** Opening Dataset entries block **
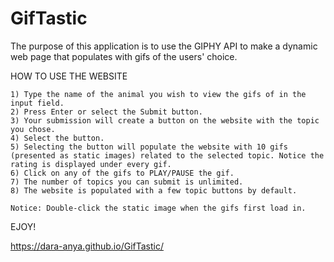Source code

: # GifTastic

The purpose of this application is to use the GIPHY API to make a dynamic web page that populates with gifs of the users' choice. 

HOW TO USE THE WEBSITE

    1) Type the name of the animal you wish to view the gifs of in the input field.
    2) Press Enter or select the Submit button.
    3) Your submission will create a button on the website with the topic you chose.
    4) Select the button.
    5) Selecting the button will populate the website with 10 gifs (presented as static images) related to the selected topic. Notice the rating is displayed under every gif.
    6) Click on any of the gifs to PLAY/PAUSE the gif.
    7) The number of topics you can submit is unlimited.
    8) The website is populated with a few topic buttons by default.
    
    Notice: Double-click the static image when the gifs first load in.
    

EJOY!

https://dara-anya.github.io/GifTastic/
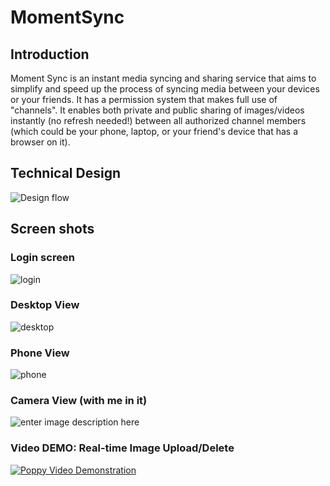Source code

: # MomentSync

## Introduction
Moment Sync is an instant media syncing and sharing service that aims to simplify and speed up the process of syncing media between your devices or your friends. It has a permission system that makes full use of "channels". It enables both private and public sharing of images/videos instantly (no refresh needed!) between all authorized channel members (which could be your phone, laptop, or your friend's device that has a browser on it).

## Technical Design
![Design flow](https://raw.githubusercontent.com/MarkYHZhang/markyhzhang.github.io/master/static/img/MomentSync.png)

## Screen shots
### Login screen
![login](https://markzhang.io/static/img/momentsync/login.png)

### Desktop View
![desktop](https://markzhang.io/static/img/momentsync/desktop.png)

### Phone View

![phone](https://markzhang.io/static/img/momentsync/phone.jpg)

### Camera View (with me in it)
![enter image description here](https://markzhang.io/static/img/momentsync/camera.png)

### Video DEMO: Real-time Image Upload/Delete
[![Poppy Video Demonstration](https://img.youtube.com/vi/jdESAO8IoD0/0.jpg)](https://www.youtube.com/embed/jdESAO8IoD0)
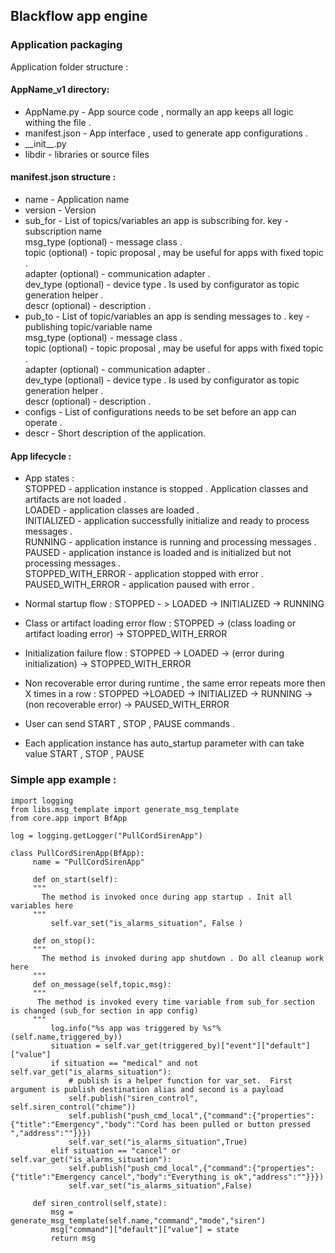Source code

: ## Blackflow app engine

### Application packaging

Application folder structure :

#### AppName_v1 directory:
  
+ AppName.py - App source code , normally an app keeps all logic withing the file .  
+ manifest.json - App interface , used to generate app configurations .  
+ __init\_\_.py  
+ libdir - libraries or source files  


#### manifest.json structure :

+ name - Application name
+ version - Version
+ sub_for - List of topics/variables an app is subscribing for.
     key - subscription name  
     msg_type (optional) - message class .   
     topic    (optional) - topic proposal , may be useful for apps with fixed topic .  
     adapter  (optional) - communication adapter .  
     dev_type (optional) - device type . Is used by configurator as topic generation helper .  
     descr    (optional) - description .  
+ pub_to - List of topic/variables an app is sending messages to  .
     key - publishing topic/variable name  
     msg_type (optional) - message class .  
     topic    (optional) - topic proposal , may be useful for apps with fixed topic .  
     adapter  (optional) - communication adapter .  
     dev_type (optional) - device type . Is used by configurator as topic generation helper .  
     descr    (optional) - description .  
+ configs - List of configurations needs to be set before an app can operate .
+ descr - Short description of the application.

#### App lifecycle :

+ App states :     
     STOPPED - application instance is stopped . Application classes and artifacts are not loaded .    
     LOADED - application classes are loaded .     
     INITIALIZED - application successfully initialize and ready to process messages .   
     RUNNING - application instance is running and processing messages .    
     PAUSED - application instance is loaded and is initialized but not processing messages .     
     STOPPED_WITH_ERROR - application stopped with error .     
     PAUSED_WITH_ERROR - application paused with error .    
      
+ Normal startup flow : STOPPED - > LOADED -> INITIALIZED -> RUNNING
+ Class or artifact loading error flow : STOPPED -> (class loading or artifact loading error) -> STOPPED_WITH_ERROR
+ Initialization failure flow : STOPPED -> LOADED -> (error during initialization) -> STOPPED_WITH_ERROR
+ Non recoverable error during runtime , the same error repeats more then X times in a row : STOPPED ->LOADED -> INITIALIZED -> RUNNING -> (non recoverable error) -> PAUSED_WITH_ERROR
+ User can send START , STOP  , PAUSE commands .
+ Each application instance has auto_startup parameter with can take value START , STOP , PAUSE


### Simple app example : 

    import logging
    from libs.msg_template import generate_msg_template
    from core.app import BfApp

    log = logging.getLogger("PullCordSirenApp")

    class PullCordSirenApp(BfApp):
         name = "PullCordSirenApp"
         
         def on_start(self):
         """
           The method is invoked once during app startup . Init all variables here 
         """
             self.var_set("is_alarms_situation", False )
         
         def on_stop():
         """
           The method is invoked during app shutdown . Do all cleanup work here  
         """    
         def on_message(self,topic,msg):
         """
          The method is invoked every time variable from sub_for section is changed (sub_for section in app config) 
         """
             log.info("%s app was triggered by %s"%(self.name,triggered_by))
             situation = self.var_get(triggered_by)["event"]["default"]["value"]
             if situation == "medical" and not self.var_get("is_alarms_situation"):
                 # publish is a helper function for var_set.  First argument is publish destination alias and second is a payload    
                 self.publish("siren_control", self.siren_control("chime"))
                 self.publish("push_cmd_local",{"command":{"properties":{"title":"Emergency","body":"Cord has been pulled or button pressed ","address":""}}})
                 self.var_set("is_alarms_situation",True)
             elif situation == "cancel" or self.var_get("is_alarms_situation"):
                 self.publish("push_cmd_local",{"command":{"properties":{"title":"Emergency cancel","body":"Everything is ok","address":""}}})
                 self.var_set("is_alarms_situation",False)
     
         def siren_control(self,state):
             msg = generate_msg_template(self.name,"command","mode","siren")
             msg["command"]["default"]["value"] = state
             return msg
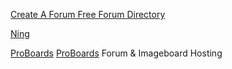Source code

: 
[Create A Forum Free Forum Directory](https://www.createaforum.com/directory.php)

[Ning](https://www.ning.com/)

[ProBoards](https://www.proboards.com/)
[ProBoards](https://www.proboards.com/forum-directory)
Forum & Imageboard Hosting
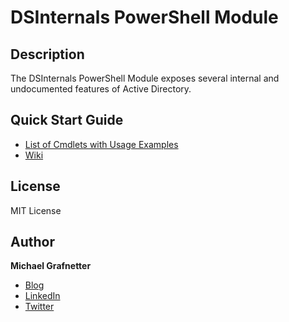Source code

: DSInternals PowerShell Module
=============================

Description
------------

The DSInternals PowerShell Module exposes several internal and undocumented features of Active Directory.

Quick Start Guide
-----------------
- [List of Cmdlets with Usage Examples](https://www.dsinternals.com/en/list-of-cmdlets-in-the-dsinternals-module/)
- [Wiki](https://github.com/MichaelGrafnetter/DSInternals/wiki)

License
-------

MIT License

Author
------

**Michael Grafnetter**
- [Blog](https://www.dsinternals.com/en)
- [LinkedIn](https://www.linkedin.com/in/grafnetter)
- [Twitter](https://twitter.com/mgrafnetter)
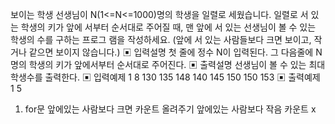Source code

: 보이는 학생
선생님이 N(1<=N<=1000)명의 학생을 일렬로 세웠습니다. 일렬로 서 있는 학생의 키가 앞에
서부터 순서대로 주어질 때, 맨 앞에 서 있는 선생님이 볼 수 있는 학생의 수를 구하는 프로그
램을 작성하세요. (앞에 서 있는 사람들보다 크면 보이고, 작거나 같으면 보이지 않습니다.)
▣ 입력설명
첫 줄에 정수 N이 입력된다. 그 다음줄에 N명의 학생의 키가 앞에서부터 순서대로 주어진다.
▣ 출력설명
선생님이 볼 수 있는 최대학생수를 출력한다.
▣ 입력예제 1
8
130 135 148 140 145 150 150 153
▣ 출력예제 1
5

1. for문 앞에있는 사람보다 크면 카운트 올려주기
   앞에있는 사람보다 작음 카운트 x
** Closing Dataset entries block **
_What you have to do_
Give back each entry verbatim but drop its pictures.

_Response box_
Source code

: # GifTastic

The purpose of this application is to use the GIPHY API to make a dynamic web page that populates with gifs of the users' choice. 

HOW TO USE THE WEBSITE

    1) Type the name of the animal you wish to view the gifs of in the input field.
    2) Press Enter or select the Submit button.
    3) Your submission will create a button on the website with the topic you chose.
    4) Select the button.
    5) Selecting the button will populate the website with 10 gifs (presented as static images) related to the selected topic. Notice the rating is displayed under every gif.
    6) Click on any of the gifs to PLAY/PAUSE the gif.
    7) The number of topics you can submit is unlimited.
    8) The website is populated with a few topic buttons by default.
    
    Notice: Double-click the static image when the gifs first load in.
    

EJOY!

https://dara-anya.github.io/GifTastic/
Source code

: # MomentSync

## Introduction
Moment Sync is an instant media syncing and sharing service that aims to simplify and speed up the process of syncing media between your devices or your friends. It has a permission system that makes full use of "channels". It enables both private and public sharing of images/videos instantly (no refresh needed!) between all authorized channel members (which could be your phone, laptop, or your friend's device that has a browser on it).

## Technical Design
![Design flow](https://raw.githubusercontent.com/MarkYHZhang/markyhzhang.github.io/master/static/img/MomentSync.png)

## Screen shots
### Login screen
![login](https://markzhang.io/static/img/momentsync/login.png)

### Desktop View
![desktop](https://markzhang.io/static/img/momentsync/desktop.png)

### Phone View

![phone](https://markzhang.io/static/img/momentsync/phone.jpg)

### Camera View (with me in it)
![enter image description here](https://markzhang.io/static/img/momentsync/camera.png)

### Video DEMO: Real-time Image Upload/Delete
[![Poppy Video Demonstration](https://img.youtube.com/vi/jdESAO8IoD0/0.jpg)](https://www.youtube.com/embed/jdESAO8IoD0)
Source code

: ## Blackflow app engine

### Application packaging

Application folder structure :

#### AppName_v1 directory:
  
+ AppName.py - App source code , normally an app keeps all logic withing the file .  
+ manifest.json - App interface , used to generate app configurations .  
+ __init\_\_.py  
+ libdir - libraries or source files  


#### manifest.json structure :

+ name - Application name
+ version - Version
+ sub_for - List of topics/variables an app is subscribing for.
     key - subscription name  
     msg_type (optional) - message class .   
     topic    (optional) - topic proposal , may be useful for apps with fixed topic .  
     adapter  (optional) - communication adapter .  
     dev_type (optional) - device type . Is used by configurator as topic generation helper .  
     descr    (optional) - description .  
+ pub_to - List of topic/variables an app is sending messages to  .
     key - publishing topic/variable name  
     msg_type (optional) - message class .  
     topic    (optional) - topic proposal , may be useful for apps with fixed topic .  
     adapter  (optional) - communication adapter .  
     dev_type (optional) - device type . Is used by configurator as topic generation helper .  
     descr    (optional) - description .  
+ configs - List of configurations needs to be set before an app can operate .
+ descr - Short description of the application.

#### App lifecycle :

+ App states :     
     STOPPED - application instance is stopped . Application classes and artifacts are not loaded .    
     LOADED - application classes are loaded .     
     INITIALIZED - application successfully initialize and ready to process messages .   
     RUNNING - application instance is running and processing messages .    
     PAUSED - application instance is loaded and is initialized but not processing messages .     
     STOPPED_WITH_ERROR - application stopped with error .     
     PAUSED_WITH_ERROR - application paused with error .    
      
+ Normal startup flow : STOPPED - > LOADED -> INITIALIZED -> RUNNING
+ Class or artifact loading error flow : STOPPED -> (class loading or artifact loading error) -> STOPPED_WITH_ERROR
+ Initialization failure flow : STOPPED -> LOADED -> (error during initialization) -> STOPPED_WITH_ERROR
+ Non recoverable error during runtime , the same error repeats more then X times in a row : STOPPED ->LOADED -> INITIALIZED -> RUNNING -> (non recoverable error) -> PAUSED_WITH_ERROR
+ User can send START , STOP  , PAUSE commands .
+ Each application instance has auto_startup parameter with can take value START , STOP , PAUSE


### Simple app example : 

    import logging
    from libs.msg_template import generate_msg_template
    from core.app import BfApp

    log = logging.getLogger("PullCordSirenApp")

    class PullCordSirenApp(BfApp):
         name = "PullCordSirenApp"
         
         def on_start(self):
         """
           The method is invoked once during app startup . Init all variables here 
         """
             self.var_set("is_alarms_situation", False )
         
         def on_stop():
         """
           The method is invoked during app shutdown . Do all cleanup work here  
         """    
         def on_message(self,topic,msg):
         """
          The method is invoked every time variable from sub_for section is changed (sub_for section in app config) 
         """
             log.info("%s app was triggered by %s"%(self.name,triggered_by))
             situation = self.var_get(triggered_by)["event"]["default"]["value"]
             if situation == "medical" and not self.var_get("is_alarms_situation"):
                 # publish is a helper function for var_set.  First argument is publish destination alias and second is a payload    
                 self.publish("siren_control", self.siren_control("chime"))
                 self.publish("push_cmd_local",{"command":{"properties":{"title":"Emergency","body":"Cord has been pulled or button pressed ","address":""}}})
                 self.var_set("is_alarms_situation",True)
             elif situation == "cancel" or self.var_get("is_alarms_situation"):
                 self.publish("push_cmd_local",{"command":{"properties":{"title":"Emergency cancel","body":"Everything is ok","address":""}}})
                 self.var_set("is_alarms_situation",False)
     
         def siren_control(self,state):
             msg = generate_msg_template(self.name,"command","mode","siren")
             msg["command"]["default"]["value"] = state
             return msg
Source code

: 
[Create A Forum Free Forum Directory](https://www.createaforum.com/directory.php)

[Ning](https://www.ning.com/)

[ProBoards](https://www.proboards.com/)
[ProBoards](https://www.proboards.com/forum-directory)
Forum & Imageboard Hosting
Source code

: DSInternals PowerShell Module
=============================

Description
------------

The DSInternals PowerShell Module exposes several internal and undocumented features of Active Directory.

Quick Start Guide
-----------------
- [List of Cmdlets with Usage Examples](https://www.dsinternals.com/en/list-of-cmdlets-in-the-dsinternals-module/)
- [Wiki](https://github.com/MichaelGrafnetter/DSInternals/wiki)

License
-------

MIT License

Author
------

**Michael Grafnetter**
- [Blog](https://www.dsinternals.com/en)
- [LinkedIn](https://www.linkedin.com/in/grafnetter)
- [Twitter](https://twitter.com/mgrafnetter)
Source code

: 보이는 학생
선생님이 N(1<=N<=1000)명의 학생을 일렬로 세웠습니다. 일렬로 서 있는 학생의 키가 앞에
서부터 순서대로 주어질 때, 맨 앞에 서 있는 선생님이 볼 수 있는 학생의 수를 구하는 프로그
램을 작성하세요. (앞에 서 있는 사람들보다 크면 보이고, 작거나 같으면 보이지 않습니다.)
▣ 입력설명
첫 줄에 정수 N이 입력된다. 그 다음줄에 N명의 학생의 키가 앞에서부터 순서대로 주어진다.
▣ 출력설명
선생님이 볼 수 있는 최대학생수를 출력한다.
▣ 입력예제 1
8
130 135 148 140 145 150 150 153
▣ 출력예제 1
5

1. for문 앞에있는 사람보다 크면 카운트 올려주기
   앞에있는 사람보다 작음 카운트 x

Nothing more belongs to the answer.